# Who is the killer? Amano or Guppy?



## Atom (Apr 21, 2010)

Who done it?!

To my horror I just saw one of my cherry shrimp dead in the mouth of my male guppy! This one guppy has lived with the cherry shrimp for months and he has never attacked a shrimp. I've only seen him stare at them.

Yesterday I added some Amano shrimp to the tank and these things are almost double the size of my Cherries and about the size of the guppy. I noticed that one in particular has red poo inside his body instead of the dark brown that it was yesterday. Was he snacking on a cherry earlier and the guppy just happen to steal it away from him? Do Amanos attack other shrimp?

Who do you think did it? 

P.s. I also did a water change today, a slightly bigger one that usual, but not by much. Maybe the shrimp died of old age or shock? I'm thinking of moving the amanos now.

Update: One of the amanos has stolen the cherry from the guppy and hacking away at it. It is the same one with the red poo inside him.


----------



## SeaHorse_Fanatic (Apr 22, 2010)

Shrimp are opportunistic feeders I have found. I've seen my big Amanos in the past chowing down on my smaller CRS and cherry shrimp.


----------



## neven (May 15, 2010)

some here claim that amanos eat cherries, if they do, the rate in which they do will be much less than the colony reproducing. Guppies though, its fish to fish, as is tetras when it comes to dwarf shrimps. Often times they will coexist, but the colony wont grow.

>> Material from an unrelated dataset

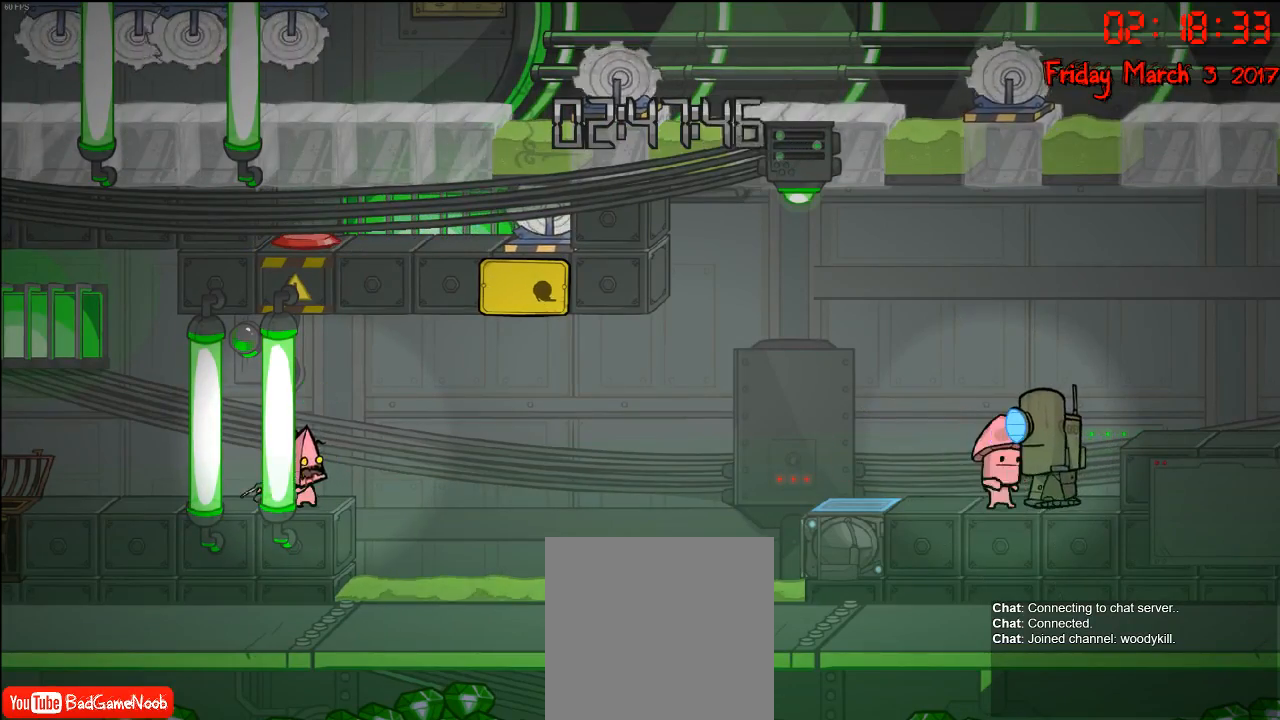
{"buttons": [], "left_stick": "center", "right_stick": "center", "events": [[17, "B", "down"], [117, "B", "up"], [183, "B", "down"], [250, "B", "up"]]}
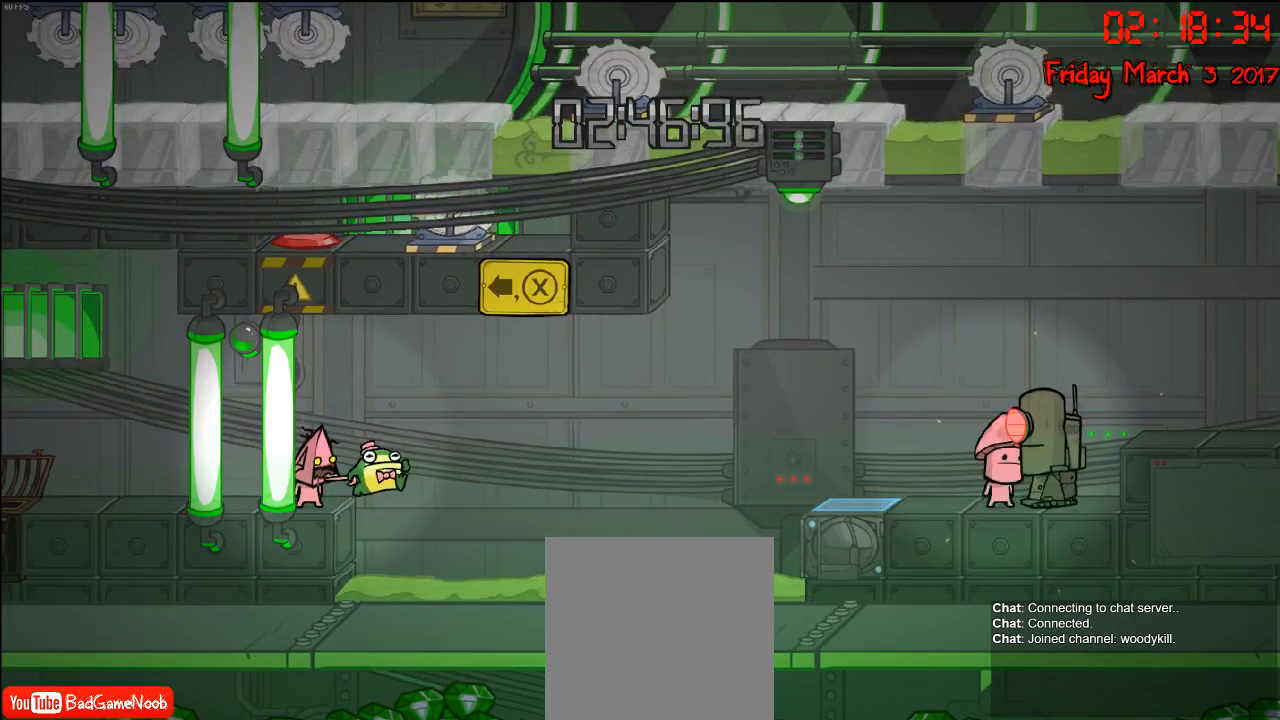
{"buttons": [], "left_stick": "center", "right_stick": "center", "events": []}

I remember i threw in some adult cherry shrimp in my 29 gallon since i was tearing down their old home, right away a phantom tetra swoops out and chomps on one


----------



## Atom (Apr 21, 2010)

SeaHorse_Fanatic said:


> Shrimp are opportunistic feeders I have found. I've seen my big Amanos in the past chowing down on my smaller CRS and cherry shrimp.


Were they already dead?

Gah...now I need another tank for my Amanos. For some reason they creep me out too.


----------



## neven (May 15, 2010)

they are only creepy when berried


----------



## Atom (Apr 21, 2010)

neven said:


> they are only creepy when berried


I don't know about that. For me it's the large size and those legs. Also I can see their innards and the remains of my cherry passing through them! Creepy.


----------



## gklaw (May 31, 2010)

From the perspective of a fish, I believe: 

"Fish are friends until I am hungry when food are anything small and weak enough for me to catch and fit inside my mouth."

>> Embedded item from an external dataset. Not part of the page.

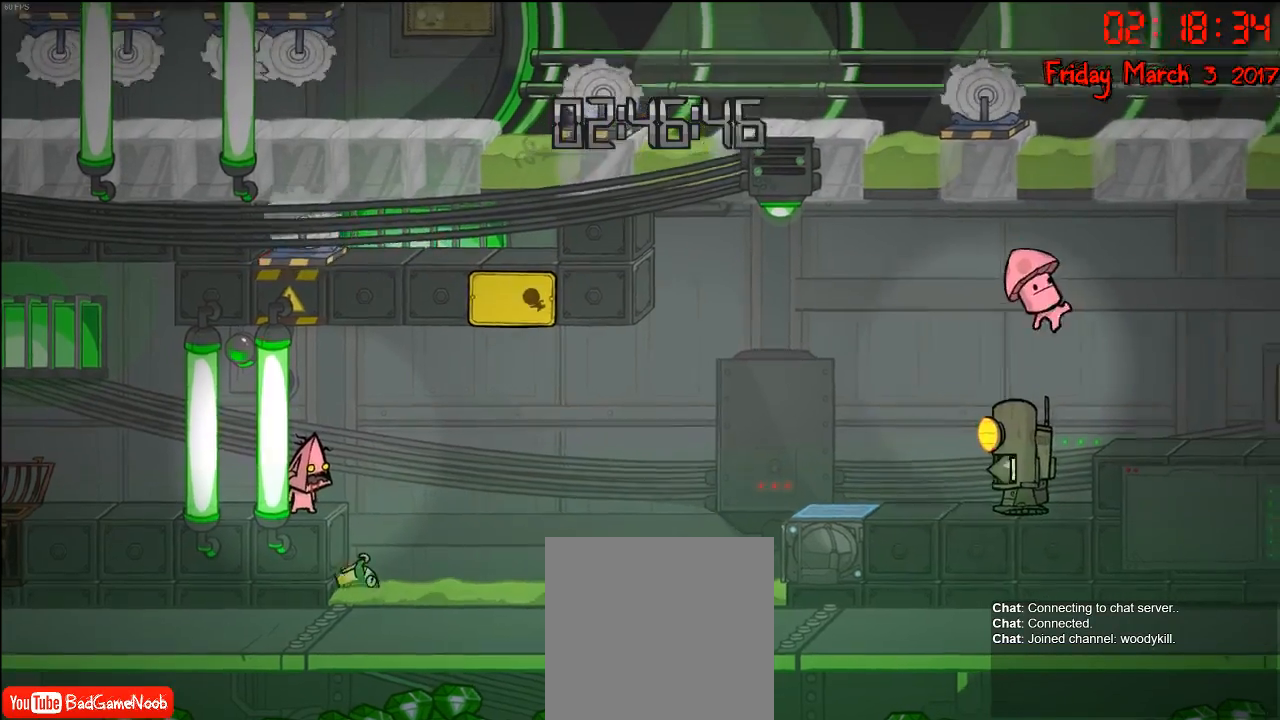
{"buttons": [], "left_stick": "left", "right_stick": "center", "events": [[433, "left_stick", "left"]]}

That's why I quit cichild after a few weeks when I saw juvies running for their dear lives and small cichlid flapping around stuck inside the mouth of a larger cichlid - he was spat out the next morning. That creeped me out 

Sorry for you loss.


----------



## arash53 (Aug 13, 2011)

Amano's only eat dead cherry shrimps


----------



## shaobo (Apr 21, 2010)

In my experiences, I was able to keep Amano with all other freshwater dwarf shrimps with no issues, the shrimp population grow healthly. And I do not think a regular size male guppy would be able to harm a full grown cherry either.

No offence, but most likely you are the killer, perhaps from the bigger than uaual WC? And Amano and guppy is probably eating the remaining.


----------



## theinnkeeper (Sep 12, 2011)

Shaobo is right. But I do have these two ridiculously large female guppies and they do chase my fully grown adult cherries around once a while.


----------



## CRS Fan (Apr 21, 2010)

I have only known Amanos to prey on shrimplets. BUT then again, I have also kept Amanos in a Blue Pearl colony with and without any negative consequences. My original Blue Pearl tank housed 6 Amanos and I never saw any BP shrimplets. Once removed, my BP colony exploded. . 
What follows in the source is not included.